Vanilla Vision Transformer

class vformer.models.classification.vanilla.VanillaViT(img_size, patch_size, n_classes, embedding_dim=1024, head_dim=64, depth=6, num_heads=16, encoder_mlp_dim=2048, in_channels=3, decoder_config=None, pool='cls', p_dropout_encoder=0.0, p_dropout_embedding=0.0)[source]
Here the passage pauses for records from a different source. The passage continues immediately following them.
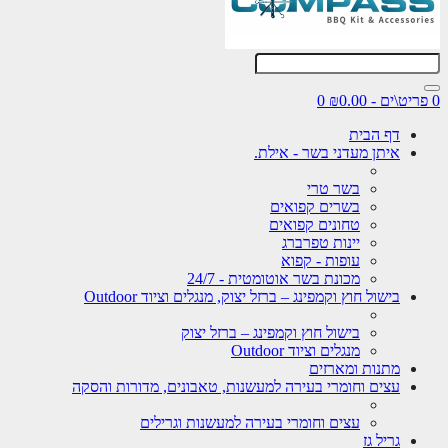
0
דף הבית
איתן מעדני בשר - אילת.
בשר טרי
בשרים קפואים
טחונים קפואים
יינות טפרברג
עופות - קפוא
מכונת בשר אוטומטית - 24/7
בישול חוץ וקמפינג – ברזל יצוק, מנגלים וציוד Outdoor
בישול חוץ וקמפינג – ברזל יצוק
מנגלים וציוד Outdoor
מתנות ומארזים
עצים וחומרי בעירה למעשנות, טאבונים, מדורות והסקה
עצים וחומרי בעירה למעשנות וגרילים
גריל גז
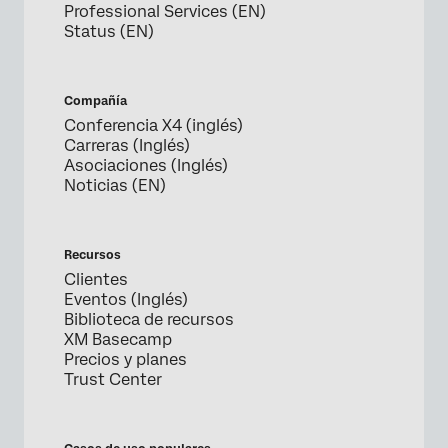
Professional Services (EN)
Status (EN)
Compañía
Conferencia X4 (inglés)
Carreras (Inglés)
Asociaciones (Inglés)
Noticias (EN)
Recursos
Clientes
Eventos (Inglés)
Biblioteca de recursos
XM Basecamp
Precios y planes
Trust Center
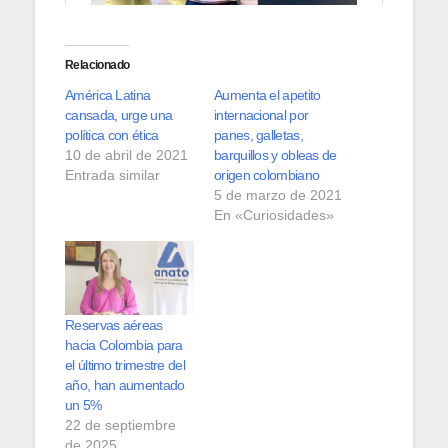
Relacionado
América Latina
Aumenta el apetito
cansada, urge una
internacional por
política con ética
panes, galletas,
10 de abril de 2021
barquillos y obleas de
Entrada similar
origen colombiano
5 de marzo de 2021
En «Curiosidades»
Reservas aéreas
hacia Colombia para
el último trimestre del
año, han aumentado
un 5%
22 de septiembre
de 2025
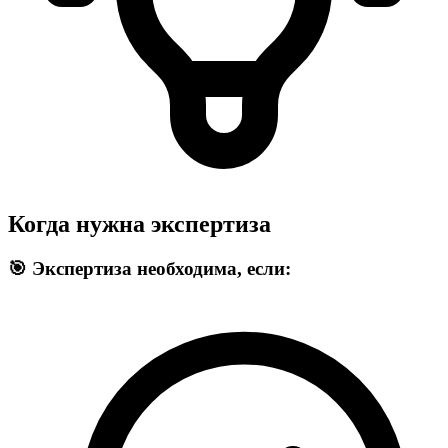
Когда нужна экспертиза
🎯 Экспертиза необходима, если:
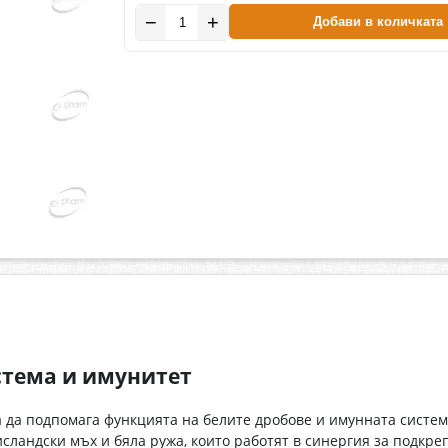
−
+
Добави в количката
стема и имунитет
а да подпомага функцията на белите дробове и имунната систе
исландски мъх и бяла ружа, които работят в синергия за подкре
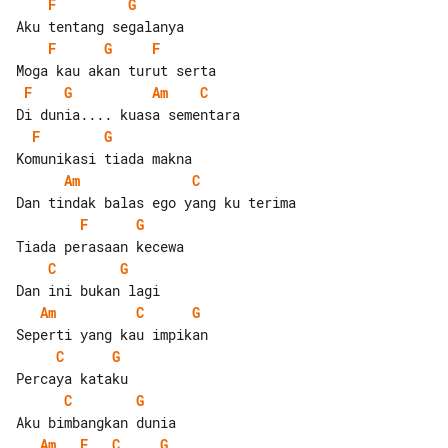
F
G
F
G
F
F
G
Am
C
F
G
Am
C
F
G
C
G
Am
C
G
C
G
C
G
Am
F
C
G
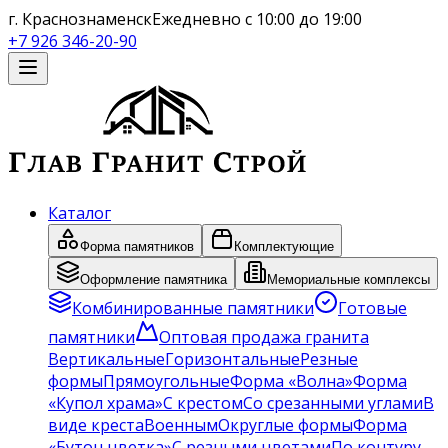
г. Краснознаменск
Ежедневно с 10:00 до 19:00
+7 926 346-20-90
Каталог
Форма памятников
Комплектующие
Оформление памятника
Мемориальные комплексы
Комбинированные памятники
Готовые
памятники
Оптовая продажа гранита
Вертикальные
Горизонтальные
Резные
формы
Прямоугольные
Форма «Волна»
Форма
«Купол храма»
С крестом
Со срезанными углами
В
виде креста
Военным
Округлые формы
Форма
«Бутон цветка»
С резными цветами
По контуру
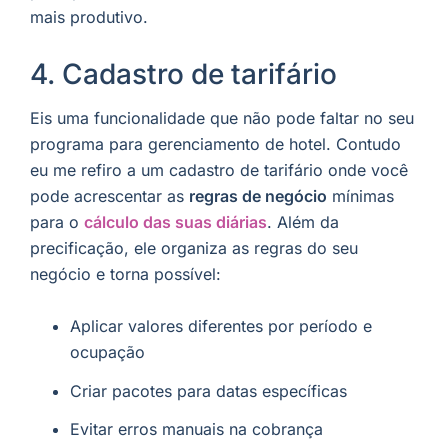
mais produtivo.
4. Cadastro de tarifário
Eis uma funcionalidade que não pode faltar no seu
programa para gerenciamento de hotel. Contudo
eu me refiro a um cadastro de tarifário onde você
pode acrescentar as
regras de negócio
mínimas
para o
cálculo das suas diárias
. Além da
precificação, ele organiza as regras do seu
negócio e torna possível:
Aplicar valores diferentes por período e
ocupação
Criar pacotes para datas específicas
Evitar erros manuais na cobrança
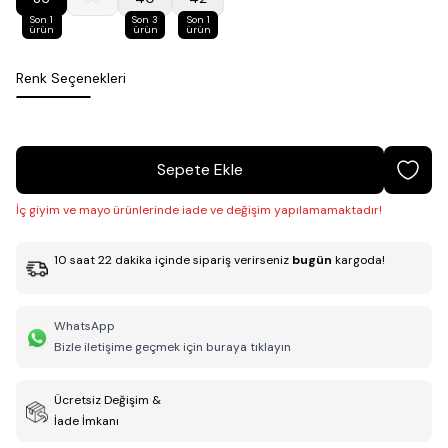
Son 1
Son 3
Son 1
ürün
ürün
ürün
Renk Seçenekleri
Sepete Ekle
İç giyim ve mayo ürünlerinde iade ve değişim yapılamamaktadır!
10
saat
22
dakika
içinde sipariş verirseniz
bugün
kargoda!
WhatsApp
Bizle iletişime geçmek için buraya tıklayın
Ücretsiz Değişim &
İade İmkanı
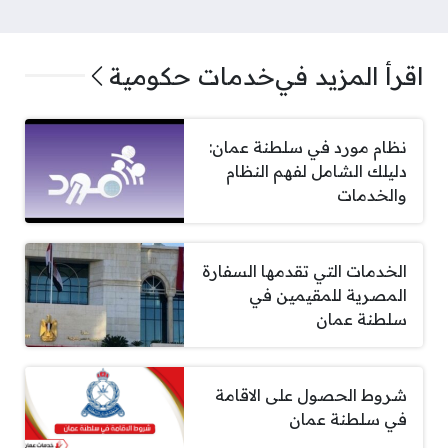
اقرأ المزيد في
خدمات حكومية
نظام مورد في سلطنة عمان:
دليلك الشامل لفهم النظام
والخدمات
الخدمات التي تقدمها السفارة
المصرية للمقيمين في
سلطنة عمان
شروط الحصول على الاقامة
في سلطنة عمان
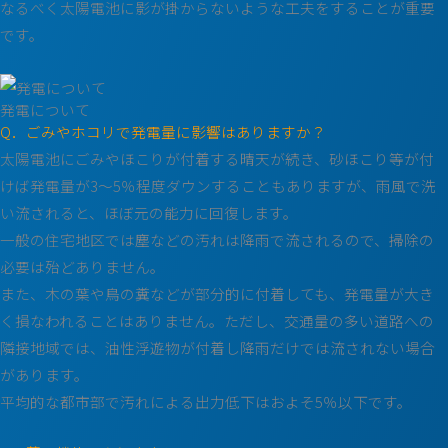
なるべく太陽電池に影が掛からないような工夫をすることが重要
です。
発電について
Q．ごみやホコリで発電量に影響はありますか？
太陽電池にごみやほこりが付着する晴天が続き、砂ほこり等が付
けば発電量が3～5％程度ダウンすることもありますが、雨風で洗
い流されると、ほぼ元の能力に回復します。
一般の住宅地区では塵などの汚れは降雨で流されるので、掃除の
必要は殆どありません。
また、木の葉や鳥の糞などが部分的に付着しても、発電量が大き
く損なわれることはありません。ただし、交通量の多い道路への
隣接地域では、油性浮遊物が付着し降雨だけでは流されない場合
があります。
平均的な都市部で汚れによる出力低下はおよそ5％以下です。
Implementation of ‘An Image is Worth 16x16 Words: Transformers for Image Recognition at Scale’ https://arxiv.org/abs/2010.11929

Parameters
  • img_size (int) – Size of the image

  • patch_size (int) – Size of a patch

  • n_classes (int) – Number of classes for classification

  • embedding_dim (int) – Dimension of hidden layer

  • head_dim (int) – Dimension of the attention head

  • depth (int) – Number of attention layers in the encoder

  • num_heads (int) – Number of the attention heads

  • encoder_mlp_dim (int) – Dimension of hidden layer in the encoder

  • in_channels (int) – Number of input channels

  • decoder_config (int or tuple or list, optional) – Configuration of the decoder. If None, the default configuration is used.

  • pool ({"cls","mean"}) – Feature pooling type

  • p_dropout_encoder (float) – Dropout probability in the encoder

  • p_dropout_embedding (float) – Dropout probability in the embedding layer

forward(x)[source]
Parameters

x (torch.Tensor) – Input tensor

Returns

Returns tensor of size n_classes

Return type

torch.Tensor